_WHAT YOU HAVE TO DO_.
Note each line in the data holding the string "nose" and report it.

[Extracted records]
****
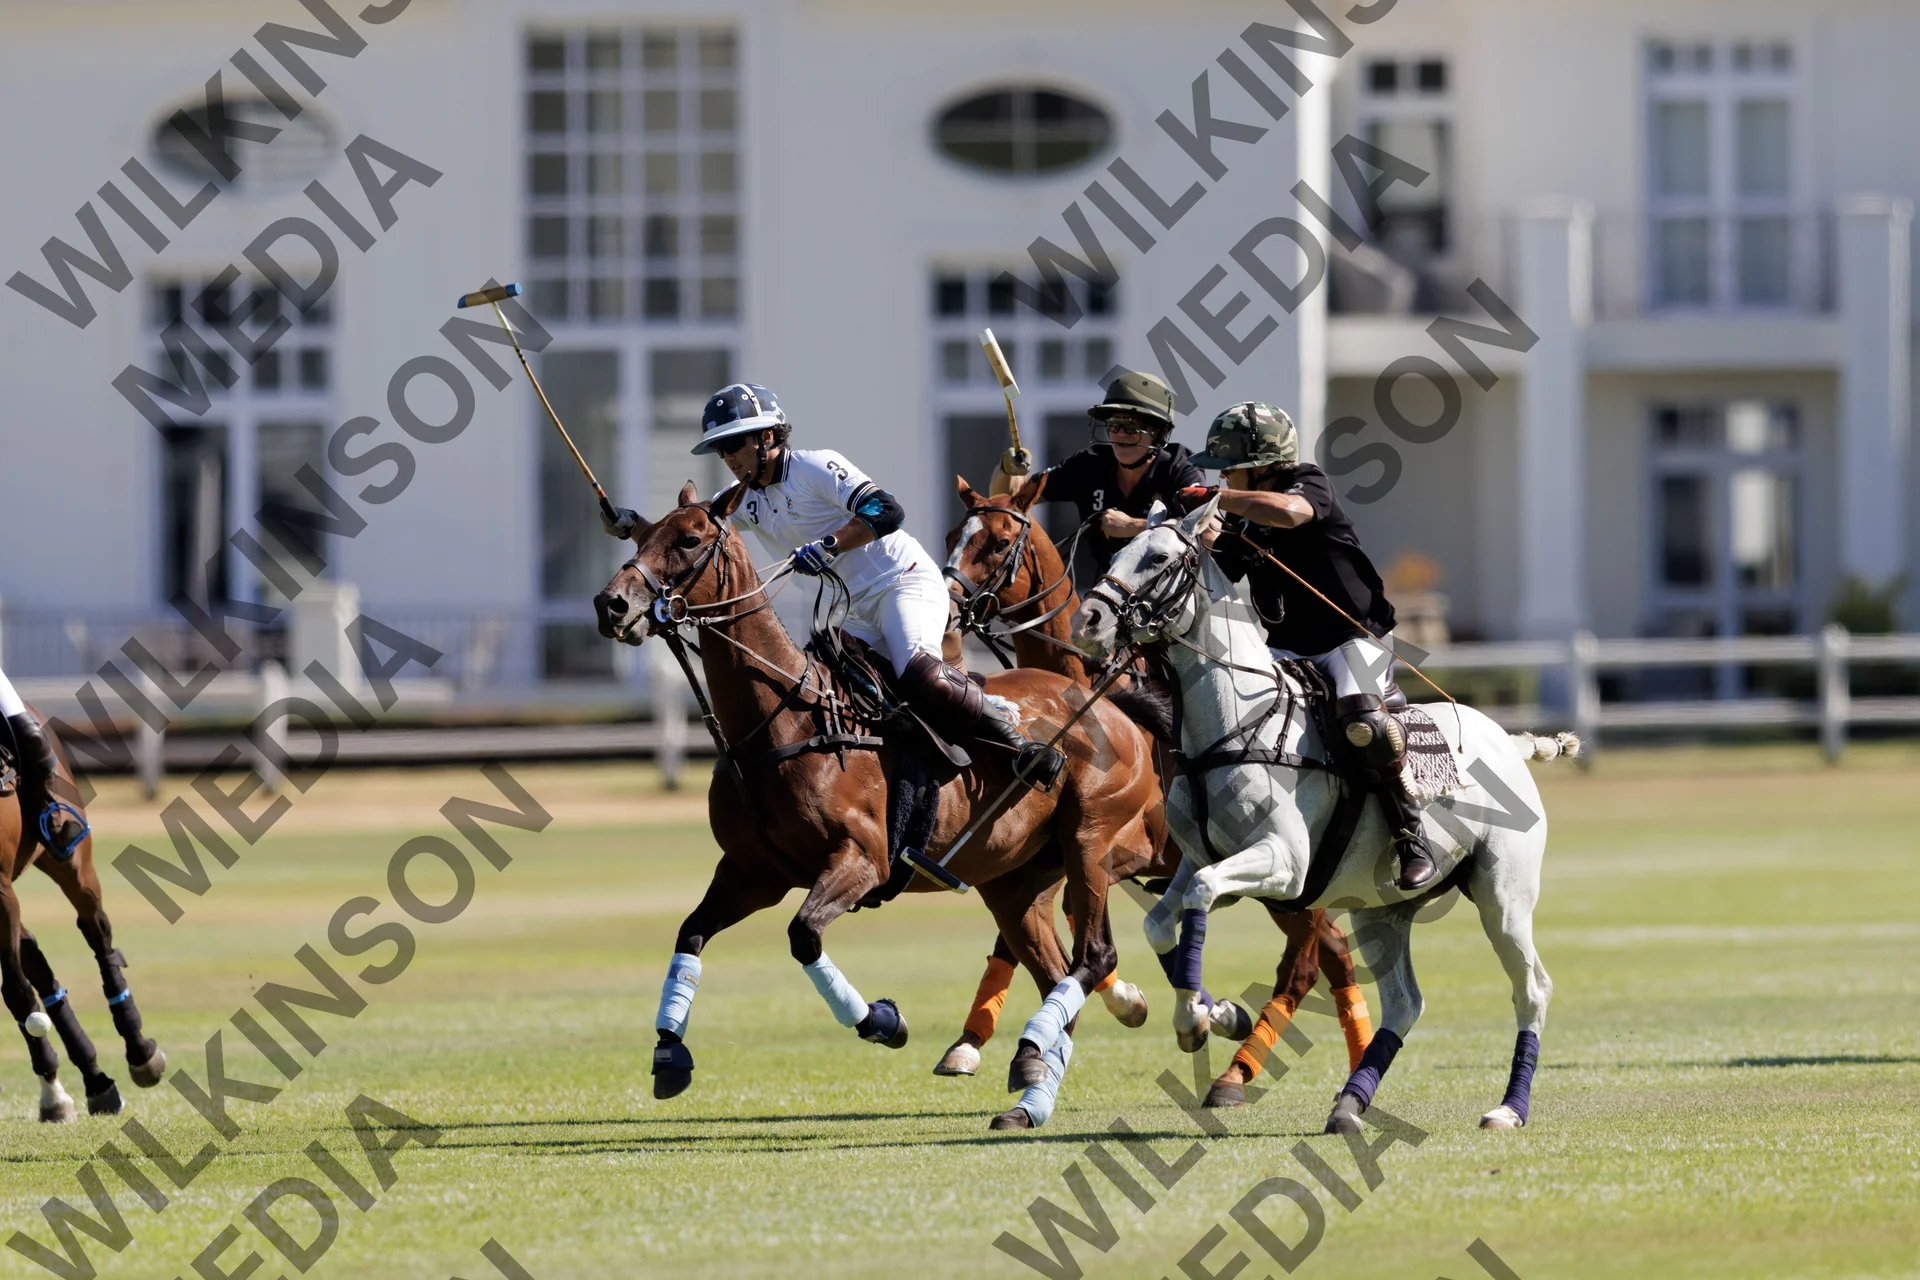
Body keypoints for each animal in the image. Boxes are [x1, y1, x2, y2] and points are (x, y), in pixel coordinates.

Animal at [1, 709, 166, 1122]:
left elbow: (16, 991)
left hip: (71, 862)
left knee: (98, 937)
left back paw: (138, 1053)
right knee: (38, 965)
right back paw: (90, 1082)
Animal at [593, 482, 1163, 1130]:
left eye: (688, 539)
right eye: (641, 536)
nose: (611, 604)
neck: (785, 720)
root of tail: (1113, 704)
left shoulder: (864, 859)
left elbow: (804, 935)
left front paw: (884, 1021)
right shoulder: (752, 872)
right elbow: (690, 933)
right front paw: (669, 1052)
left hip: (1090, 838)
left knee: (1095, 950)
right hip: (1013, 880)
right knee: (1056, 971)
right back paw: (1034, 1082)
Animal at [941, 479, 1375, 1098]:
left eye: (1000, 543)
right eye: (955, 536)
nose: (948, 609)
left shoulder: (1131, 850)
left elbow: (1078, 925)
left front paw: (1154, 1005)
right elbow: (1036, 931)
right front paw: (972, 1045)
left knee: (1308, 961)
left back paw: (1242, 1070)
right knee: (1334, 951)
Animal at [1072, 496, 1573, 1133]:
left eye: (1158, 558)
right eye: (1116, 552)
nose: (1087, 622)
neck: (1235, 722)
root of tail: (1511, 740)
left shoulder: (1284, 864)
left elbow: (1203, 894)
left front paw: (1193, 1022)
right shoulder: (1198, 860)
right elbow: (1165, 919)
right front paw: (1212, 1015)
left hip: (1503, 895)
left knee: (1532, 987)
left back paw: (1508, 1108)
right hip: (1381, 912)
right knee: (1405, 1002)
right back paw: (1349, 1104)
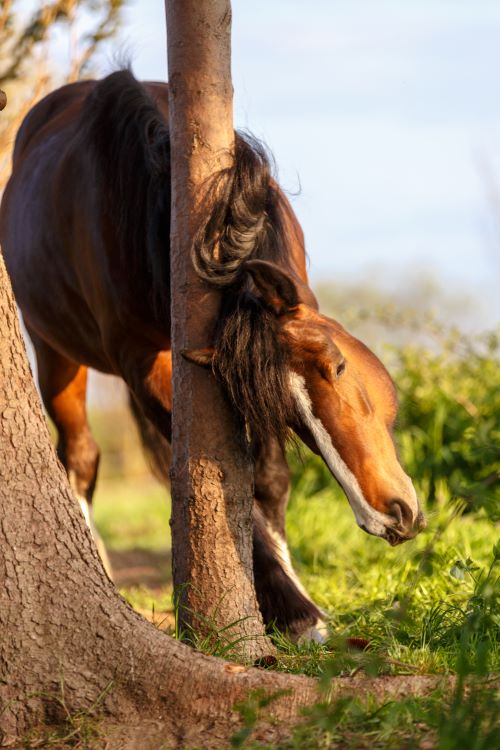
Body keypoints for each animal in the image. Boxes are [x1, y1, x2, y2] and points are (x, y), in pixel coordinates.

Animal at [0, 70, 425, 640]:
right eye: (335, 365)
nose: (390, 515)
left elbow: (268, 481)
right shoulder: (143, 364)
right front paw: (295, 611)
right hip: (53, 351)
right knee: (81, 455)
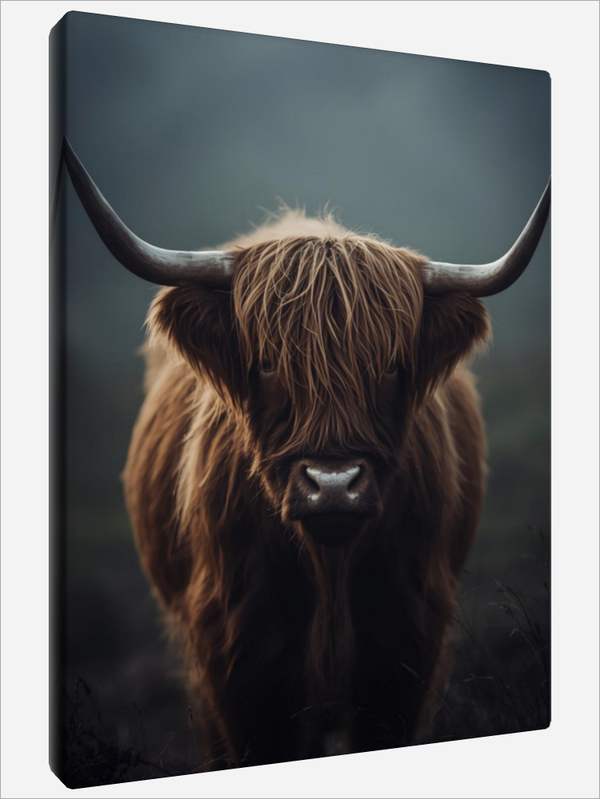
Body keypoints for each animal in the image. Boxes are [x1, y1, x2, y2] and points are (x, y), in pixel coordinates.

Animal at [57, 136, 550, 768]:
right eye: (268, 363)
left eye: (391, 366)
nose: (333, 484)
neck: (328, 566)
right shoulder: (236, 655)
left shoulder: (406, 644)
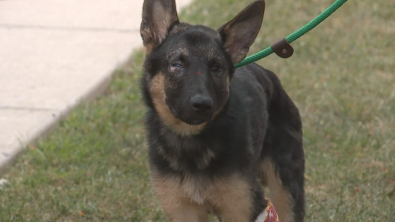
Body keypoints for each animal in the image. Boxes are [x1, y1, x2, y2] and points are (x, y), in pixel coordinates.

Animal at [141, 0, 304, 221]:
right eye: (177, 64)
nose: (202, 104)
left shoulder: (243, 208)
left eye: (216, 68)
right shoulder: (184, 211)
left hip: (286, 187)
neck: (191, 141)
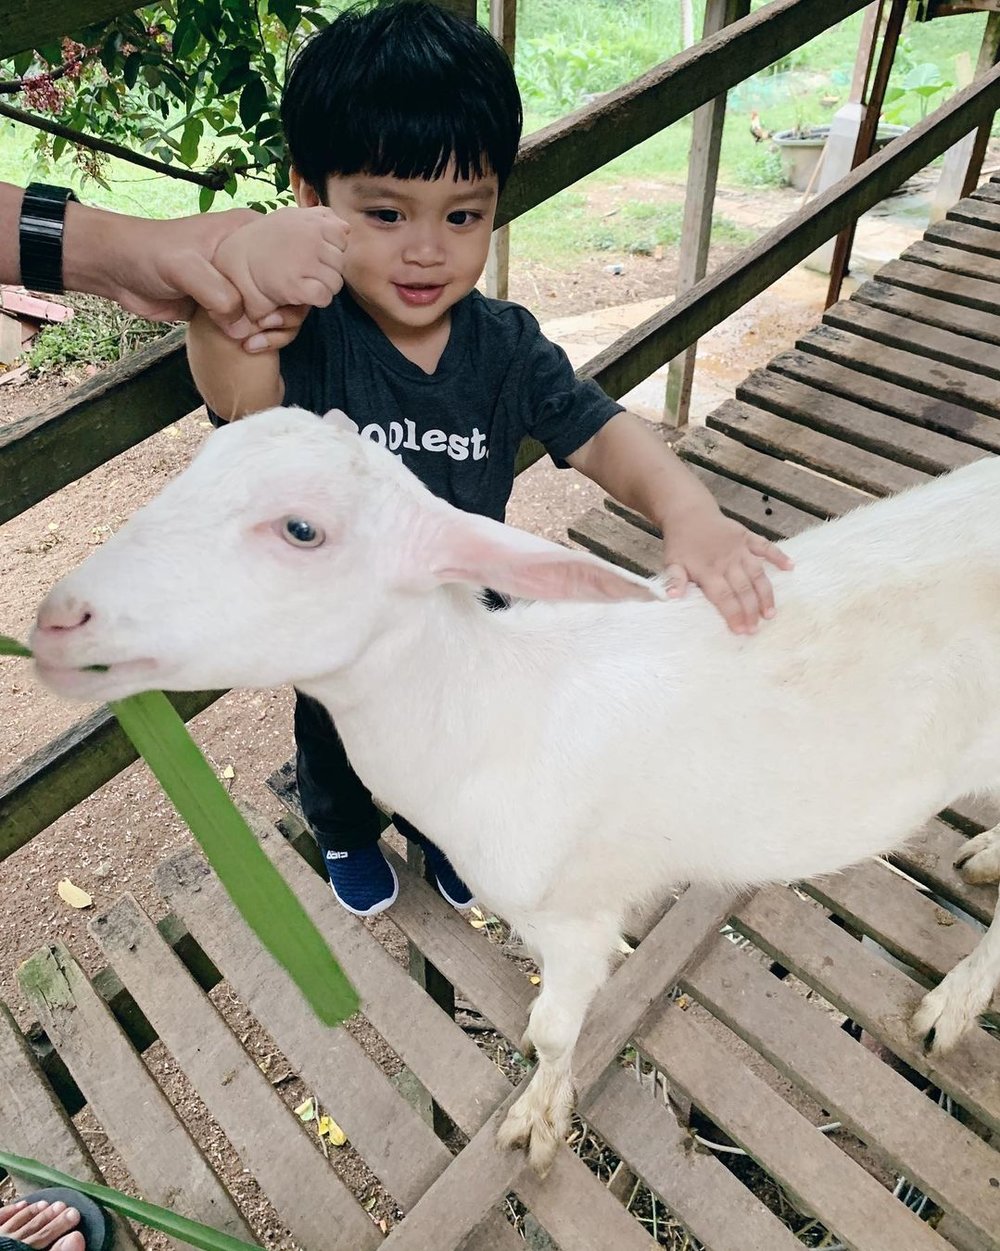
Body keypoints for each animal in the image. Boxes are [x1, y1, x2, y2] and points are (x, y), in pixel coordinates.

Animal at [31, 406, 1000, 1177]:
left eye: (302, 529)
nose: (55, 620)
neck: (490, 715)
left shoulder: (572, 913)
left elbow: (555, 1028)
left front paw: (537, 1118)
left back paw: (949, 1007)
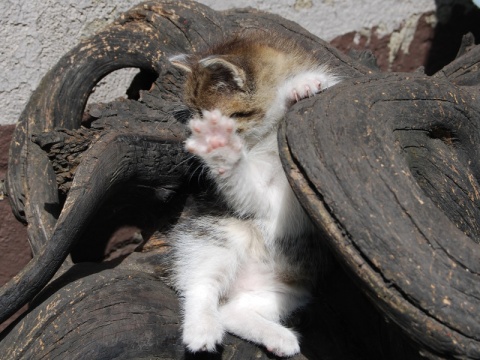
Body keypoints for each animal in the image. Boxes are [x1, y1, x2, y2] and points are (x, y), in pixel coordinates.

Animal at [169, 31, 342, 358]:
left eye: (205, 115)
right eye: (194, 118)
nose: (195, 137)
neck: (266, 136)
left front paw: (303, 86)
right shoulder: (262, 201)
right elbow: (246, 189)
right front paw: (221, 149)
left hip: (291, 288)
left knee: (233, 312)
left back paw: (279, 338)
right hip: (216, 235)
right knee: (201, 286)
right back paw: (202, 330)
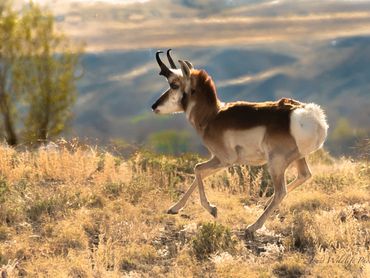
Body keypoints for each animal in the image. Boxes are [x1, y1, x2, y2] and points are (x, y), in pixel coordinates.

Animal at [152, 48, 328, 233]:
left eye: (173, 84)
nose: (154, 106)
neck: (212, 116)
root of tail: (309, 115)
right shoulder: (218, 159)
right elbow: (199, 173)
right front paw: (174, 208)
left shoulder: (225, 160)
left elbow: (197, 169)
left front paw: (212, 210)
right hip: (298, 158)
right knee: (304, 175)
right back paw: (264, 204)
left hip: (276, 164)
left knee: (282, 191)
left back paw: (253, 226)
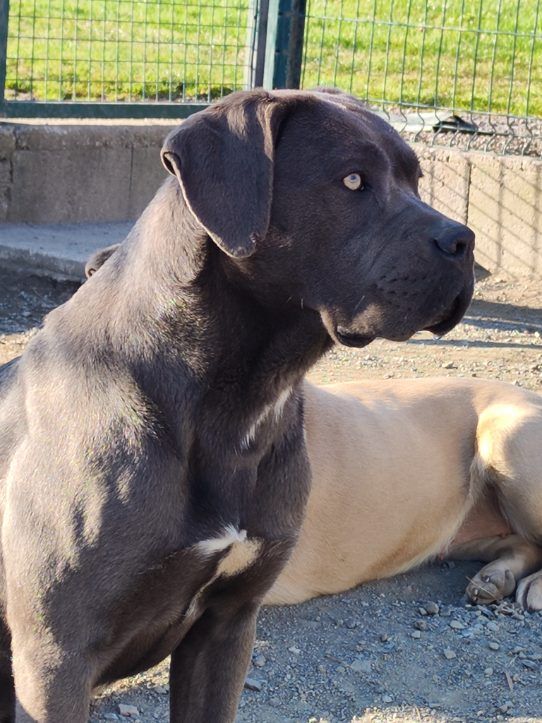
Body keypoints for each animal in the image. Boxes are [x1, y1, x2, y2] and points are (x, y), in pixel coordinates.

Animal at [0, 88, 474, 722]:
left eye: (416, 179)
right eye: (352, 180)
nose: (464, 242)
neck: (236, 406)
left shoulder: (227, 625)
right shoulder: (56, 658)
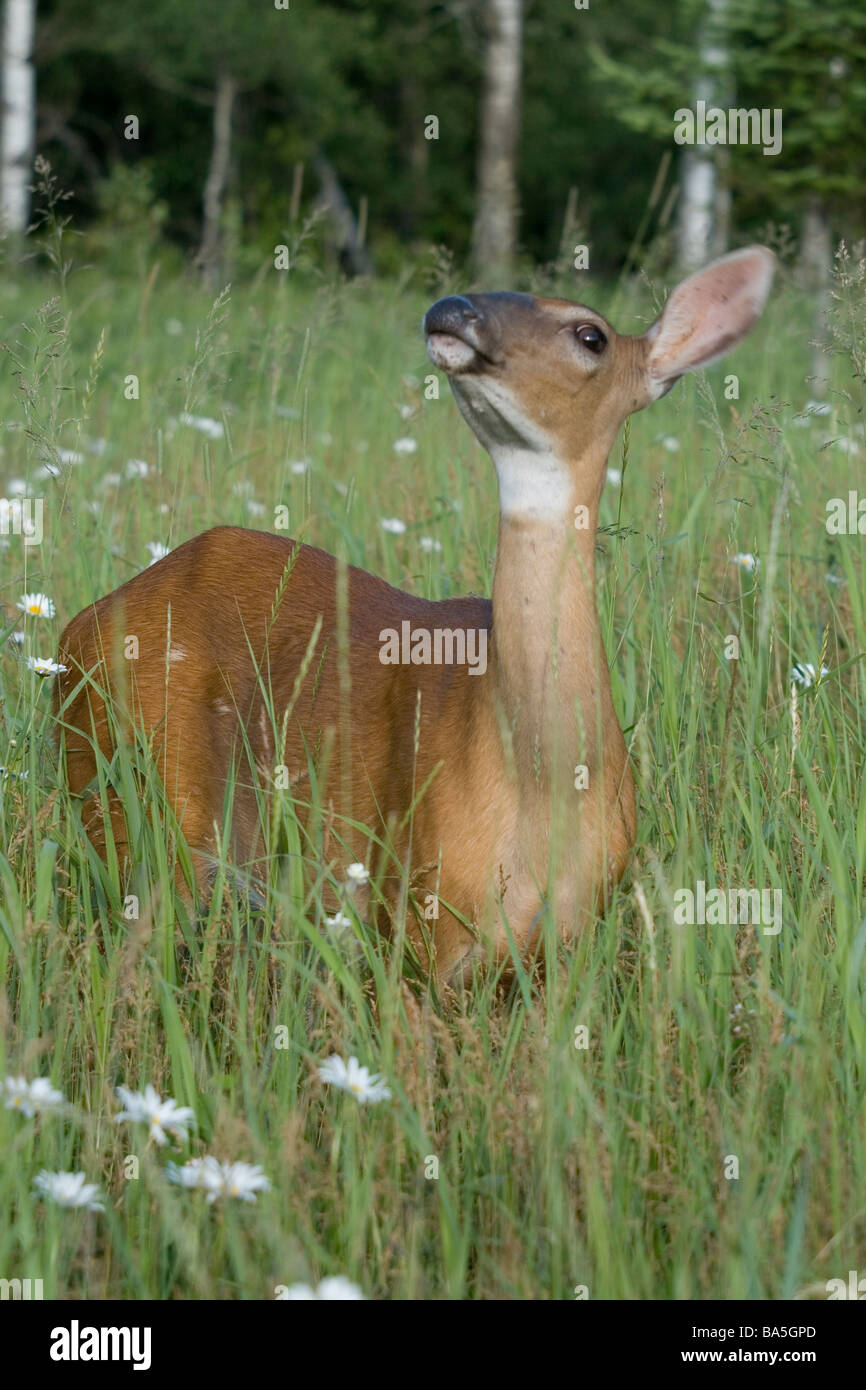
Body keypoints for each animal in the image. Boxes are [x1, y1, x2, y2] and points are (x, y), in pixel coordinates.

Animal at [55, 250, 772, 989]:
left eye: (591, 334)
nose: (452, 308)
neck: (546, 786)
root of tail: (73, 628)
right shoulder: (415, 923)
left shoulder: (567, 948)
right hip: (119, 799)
****
_EXERCISE ANSWER_.
nose: (611, 604)
nose: (948, 609)
nose: (1087, 622)
nose: (390, 515)
nose: (333, 484)
nose: (202, 104)
nose: (55, 620)
nose: (195, 137)
nose: (154, 106)
nose: (464, 242)
nose: (452, 308)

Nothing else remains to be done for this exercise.